How do you determine which process is using up Linux aio context capacity?


In Linux, you can read the value of /proc/sys/fs/aio-nr and this returns the total no. of events allocated across all active aio contexts in the system. The max value is controlled by /proc/sys/fs/aio-max-nr.

Is there a way to tell which process is responsible for allocating these aio contexts?


Solution

  • There isn't a simple way. At least, not that I've ever found! However, you can see them being consumed and freed using systemtap.

    https://blog.pythian.com/troubleshooting-ora-27090-async-io-errors/

    Attempting to execute the complete script in that article produced errors on my Centos 7 system. But, if you just take the first part of it, the part that logs allocations, it may give you enough insight:

    stap -ve '
    global allocated, allocatedctx
    
    probe syscall.io_setup {
      allocatedctx[pid()] += maxevents; allocated[pid()]++;
      printf("%d AIO events requested by PID %d (%s)\n",
        maxevents, pid(), cmdline_str());
    }
    '
    

    You'll need to coordinate things such that systemtap is running before your workload kicks in.

    Install systemtap, then execute the above command. (Note, I've altered this slightly from the linked article to removed the unused freed symbol.) After a few seconds, it'll be running. Then, start your workload.

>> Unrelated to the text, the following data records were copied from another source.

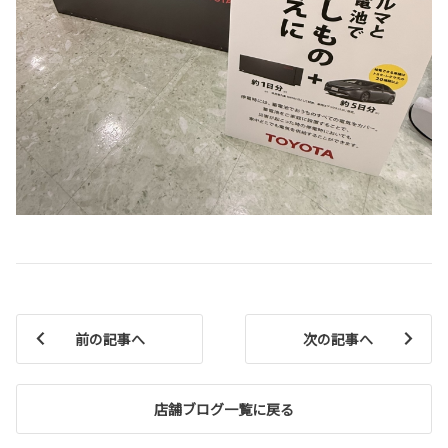
前の記事へ
次の記事へ
店舗ブログ一覧に戻る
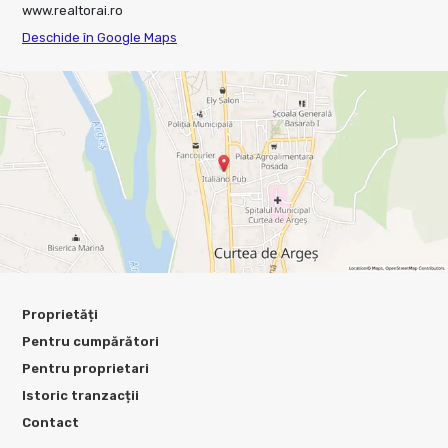
www.realtorai.ro
Deschide în Google Maps
Proprietăți
Pentru cumpărători
Pentru proprietari
Istoric tranzacții
Contact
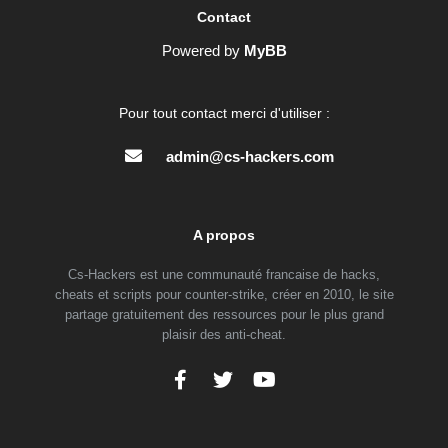
Contact
Powered by
MyBB
Pour tout contact merci d'utiliser :
admin@cs-hackers.com
A propos
Cs-Hackers est une communauté francaise de hacks,
cheats et scripts pour counter-strike, créer en 2010, le site
partage gratuitement des ressources pour le plus grand
plaisir des anti-cheat.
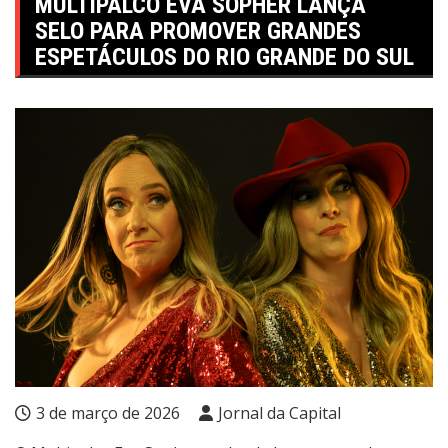
MULTIPALCO EVA SOPHER LANÇA
SELO PARA PROMOVER GRANDES
ESPETÁCULOS DO RIO GRANDE DO SUL
3 de março de 2026
Jornal da Capital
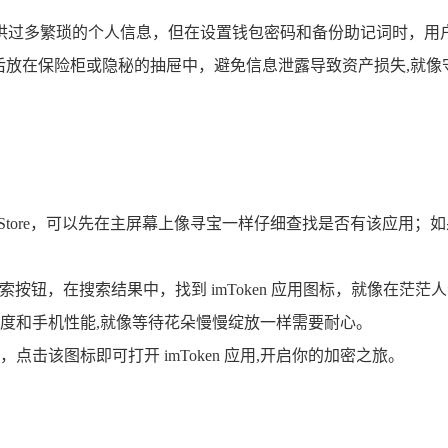
用户提供过多繁琐的个人信息，但在设置钱包密码和备份助记词时
后放在保险柜或隐秘的抽屉中，避免信息泄露导致资产损失,就像
有 App Store，可以先在主屏幕上像寻宝一样仔细查找是否有
”，然后点击搜索按钮，在搜索结果中，找到 imToken 应用图标，
度和手机性能,就像等待花朵慢慢绽放一样需要耐心。
，点击该图标即可打开 imToken 应用,开启你的加密之旅。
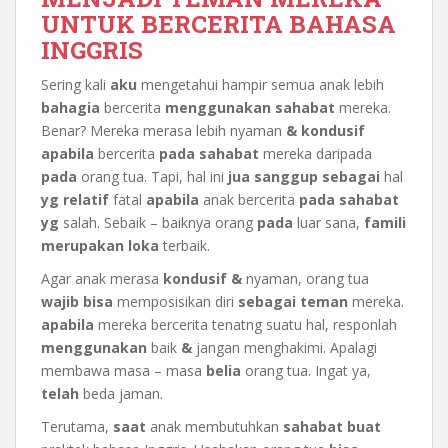
UNTUK BERCERITA BAHASA
INGGRIS
Sering kali
aku
mengetahui hampir semua anak lebih
bahagia
bercerita
menggunakan
sahabat
mereka.
Benar? Mereka merasa lebih nyaman
&
kondusif
apabila
bercerita
pada
sahabat
mereka daripada
pada
orang tua. Tapi, hal ini
jua
sanggup
sebagai
hal
yg
relatif
fatal
apabila
anak bercerita
pada
sahabat
yg
salah. Sebaik – baiknya orang
pada
luar sana,
famili
merupakan
loka
terbaik.
Agar anak merasa
kondusif
&
nyaman, orang tua
wajib
bisa
memposisikan diri
sebagai
teman
mereka.
apabila
mereka bercerita tenatng suatu hal, responlah
menggunakan
baik
&
jangan menghakimi. Apalagi
membawa masa – masa
belia
orang tua. Ingat ya,
telah
beda jaman.
Terutama,
saat
anak membutuhkan
sahabat
buat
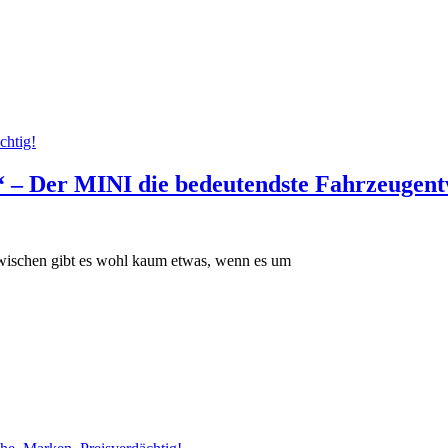
chtig!
 – Der MINI die bedeutendste Fahrzeugen
azwischen gibt es wohl kaum etwas, wenn es um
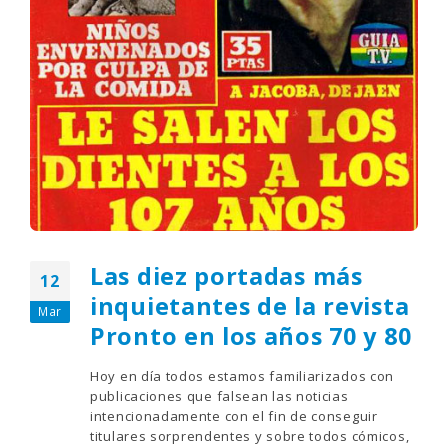
Las diez portadas más
12
inquietantes de la revista
Mar
Pronto en los años 70 y 80
Hoy en día todos estamos familiarizados con
publicaciones que falsean las noticias
intencionadamente con el fin de conseguir
titulares sorprendentes y sobre todos cómicos,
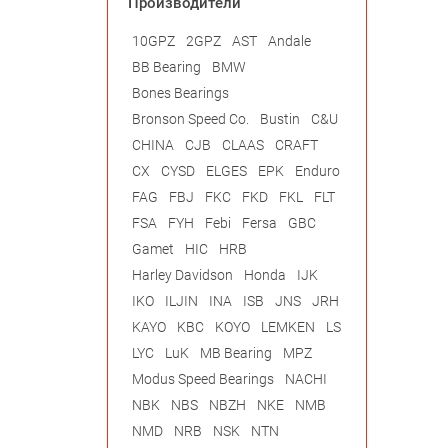
Производители
10GPZ
2GPZ
AST
Andale
BB Bearing
BMW
Bones Bearings
Bronson Speed Co.
Bustin
C&U
CHINA
CJB
CLAAS
CRAFT
CX
CYSD
ELGES
EPK
Enduro
FAG
FBJ
FKC
FKD
FKL
FLT
FSA
FYH
Febi
Fersa
GBC
Gamet
HIC
HRB
Harley Davidson
Honda
IJK
IKO
ILJIN
INA
ISB
JNS
JRH
KAYO
KBC
KOYO
LEMKEN
LS
LYC
LuK
MB Bearing
MPZ
Modus Speed Bearings
NACHI
NBK
NBS
NBZH
NKE
NMB
NMD
NRB
NSK
NTN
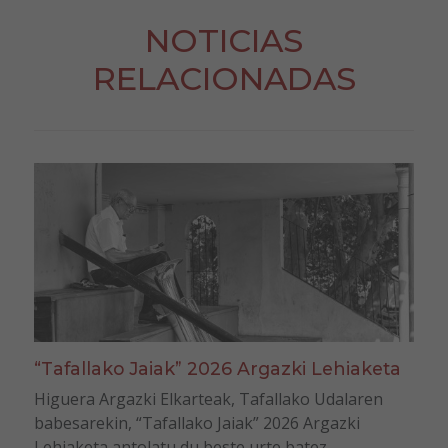
NOTICIAS
RELACIONADAS
“Tafallako Jaiak” 2026 Argazki Lehiaketa
Higuera Argazki Elkarteak, Tafallako Udalaren
babesarekin, “Tafallako Jaiak” 2026 Argazki
Lehiaketa antolatu du beste urte batez.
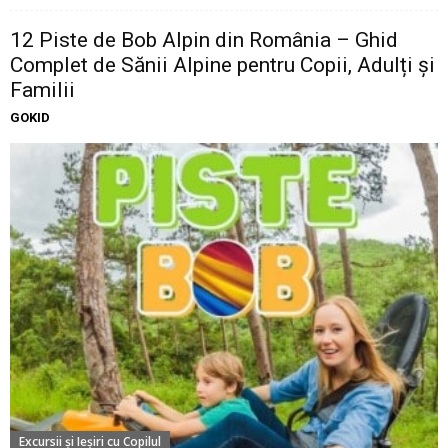
12 Piste de Bob Alpin din România – Ghid
Complet de Sănii Alpine pentru Copii, Adulți și
Familii
GOKID
Excursii şi Ieşiri cu Copilul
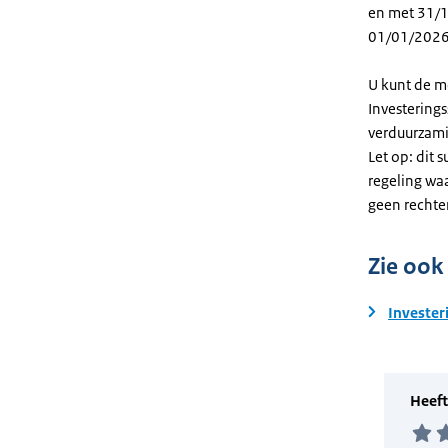
en met 31/12
01/01/2026
U kunt de m
Investering
verduurzami
Let op: dit 
regeling wa
geen rechte
Zie ook
Invester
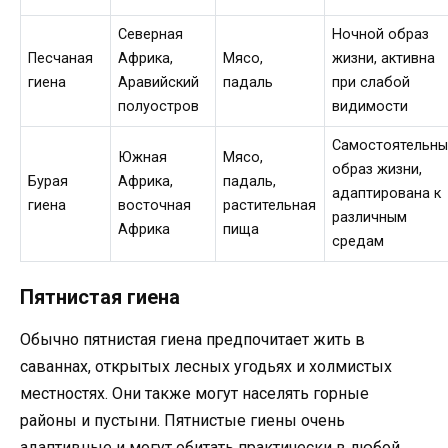
Северная
Ночной образ
Песчаная
Африка,
Мясо,
жизни, активна
гиена
Аравийский
падаль
при слабой
полуостров
видимости
Самостоятельны
Южная
Мясо,
образ жизни,
Бурая
Африка,
падаль,
адаптирована к
гиена
восточная
растительная
различным
Африка
пища
средам
Пятнистая гиена
Обычно пятнистая гиена предпочитает жить в
саваннах, открытых лесных угодьях и холмистых
местностях. Они также могут населять горные
районы и пустыни. Пятнистые гиены очень
адаптивные и могут обитать практически в любой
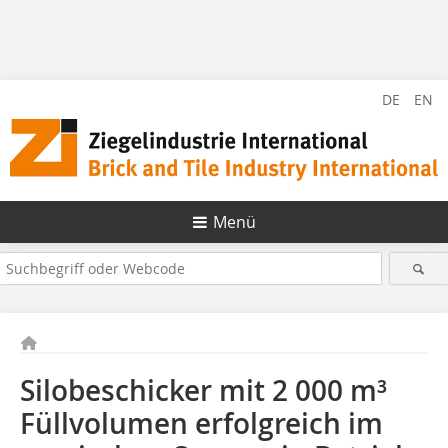
DE
EN
Menü
Silobeschicker mit 2 000 m³
Füllvolumen erfolgreich im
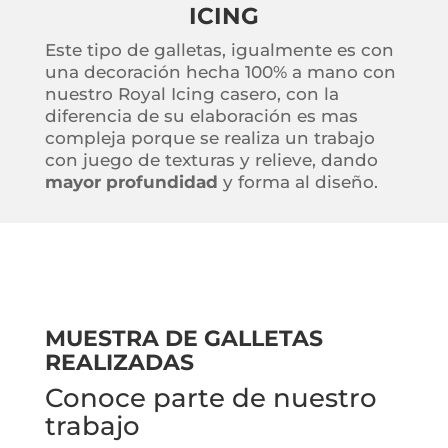
ICING
Este tipo de galletas, igualmente es con
una decoración hecha 100% a mano con
nuestro Royal Icing casero, con la
diferencia de su elaboración es mas
compleja porque se realiza un trabajo
con juego de texturas y relieve, dando
mayor profundidad
y forma al diseño.
MUESTRA DE GALLETAS
REALIZADAS
Conoce parte de nuestro
trabajo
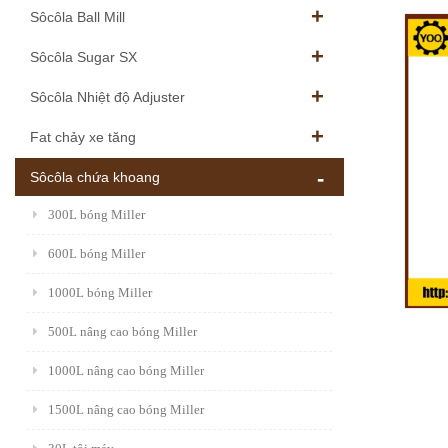
Sôcôla Ball Mill
Sôcôla Sugar SX
Sôcôla Nhiệt độ Adjuster
Fat chảy xe tăng
Sôcôla chứa khoang
300L bóng Miller
600L bóng Miller
1000L bóng Miller
500L nâng cao bóng Miller
1000L nâng cao bóng Miller
1500L nâng cao bóng Miller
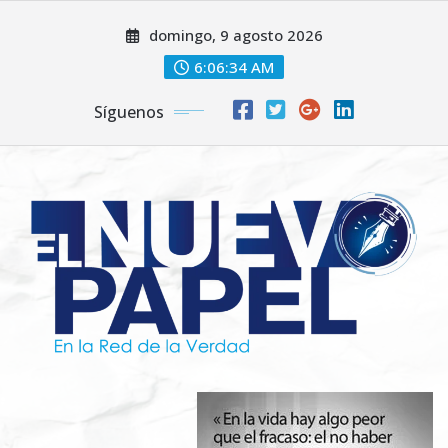
Saltar
domingo, 9 agosto 2026
al
contenido
6:06:36 AM
Síguenos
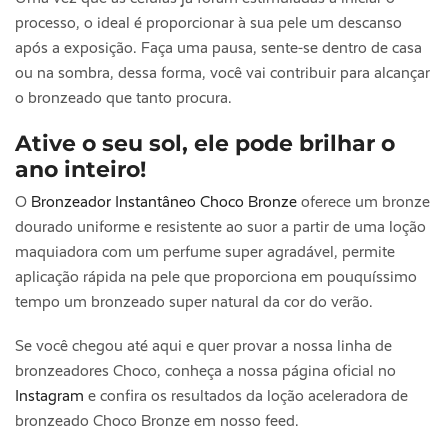
processo, o ideal é proporcionar à sua pele um descanso
após a exposição. Faça uma pausa, sente-se dentro de casa
ou na sombra, dessa forma, você vai contribuir para alcançar
o bronzeado que tanto procura.
Ative o seu sol, ele pode brilhar o
ano inteiro!
O
Bronzeador Instantâneo Choco Bronze
oferece um bronze
dourado uniforme e resistente ao suor a partir de uma loção
maquiadora com um perfume super agradável, permite
aplicação rápida na pele que proporciona em pouquíssimo
tempo um bronzeado super natural da cor do verão.
Se você chegou até aqui e quer provar a nossa linha de
bronzeadores Choco, conheça a nossa página oficial no
Instagram
e confira os resultados da loção aceleradora de
bronzeado Choco Bronze em nosso feed.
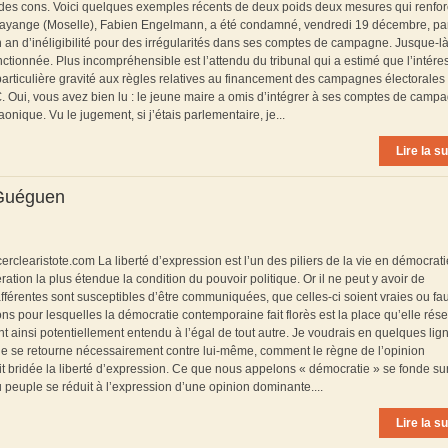
ur des cons. Voici quelques exemples récents de deux poids deux mesures qui renfor
’Hayange (Moselle), Fabien Engelmann, a été condamné, vendredi 19 décembre, par
n an d’inéligibilité pour des irrégularités dans ses comptes de campagne. Jusque-là
anctionnée. Plus incompréhensible est l’attendu du tribunal qui a estimé que l’intére
ticulière gravité aux règles relatives au financement des campagnes électorales 
 €. Oui, vous avez bien lu : le jeune maire a omis d’intégrer à ses comptes de camp
nique. Vu le jugement, si j’étais parlementaire, je...
Lire la su
c Guéguen
rclearistote.com La liberté d’expression est l’un des piliers de la vie en démocrati
ration la plus étendue la condition du pouvoir politique. Or il ne peut y avoir de
afférentes sont susceptibles d’être communiquées, que celles-ci soient vraies ou fa
s pour lesquelles la démocratie contemporaine fait florès est la place qu’elle rése
nt ainsi potentiellement entendu à l’égal de tout autre. Je voudrais en quelques lig
ue se retourne nécessairement contre lui-même, comment le règne de l’opinion
t bridée la liberté d’expression. Ce que nous appelons « démocratie » se fonde su
u peuple se réduit à l’expression d’une opinion dominante....
Lire la su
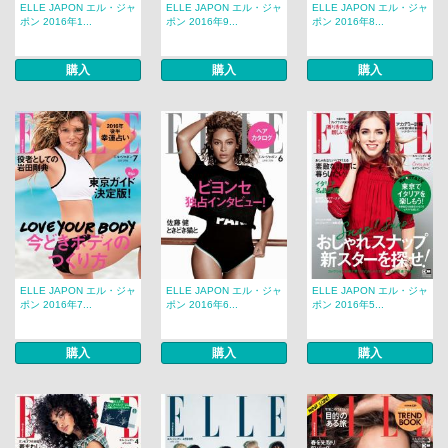
ELLE JAPON エル・ジャ
ELLE JAPON エル・ジャ
ELLE JAPON エル・ジャ
ポン 2016年1...
ポン 2016年9...
ポン 2016年8...
購入
購入
購入
ELLE JAPON エル・ジャ
ELLE JAPON エル・ジャ
ELLE JAPON エル・ジャ
ポン 2016年7...
ポン 2016年6...
ポン 2016年5...
購入
購入
購入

    Pass 1: parsed user script and 469 library scripts using 227564virt/43820res/6460shr/37524data kb, in 260usr/10sys/263real ms.
    Pass 2: analyzed script: 5 probes, 14 functions, 101 embeds, 4 globals using 232632virt/51468res/11140shr/40492data kb, in 80usr/150sys/240real ms.
    Missing separate debuginfos, use: debuginfo-install kernel-lt-4.4.70-1.el7.elrepo.x86_64
    Pass 3: using cached /root/.systemtap/cache/55/stap_5528efa47c2ab60ad2da410ce58a86fc_66261.c
    Pass 4: using cached /root/.systemtap/cache/55/stap_5528efa47c2ab60ad2da410ce58a86fc_66261.ko
    Pass 5: starting run.
    

    Then, once your workload starts, you'll see the context requests logged:

    128 AIO events requested by PID 28716 (/Users/blah/awesomeprog)
    128 AIO events requested by PID 28716 (/Users/blah/awesomeprog)
    

    So, not as simple as lsof, but I think it's all we have!